Your objective: In the data below, find each line carrying the string "Balloons" and copy it out.

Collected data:
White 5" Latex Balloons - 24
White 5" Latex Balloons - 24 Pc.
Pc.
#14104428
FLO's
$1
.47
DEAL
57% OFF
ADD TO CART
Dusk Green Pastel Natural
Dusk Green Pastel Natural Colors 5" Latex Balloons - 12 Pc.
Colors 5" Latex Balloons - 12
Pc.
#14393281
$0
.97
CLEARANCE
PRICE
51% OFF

Response to this task:
White 5" Latex Balloons - 24
White 5" Latex Balloons - 24 Pc.
Dusk Green Pastel Natural Colors 5" Latex Balloons - 12 Pc.
Colors 5" Latex Balloons - 12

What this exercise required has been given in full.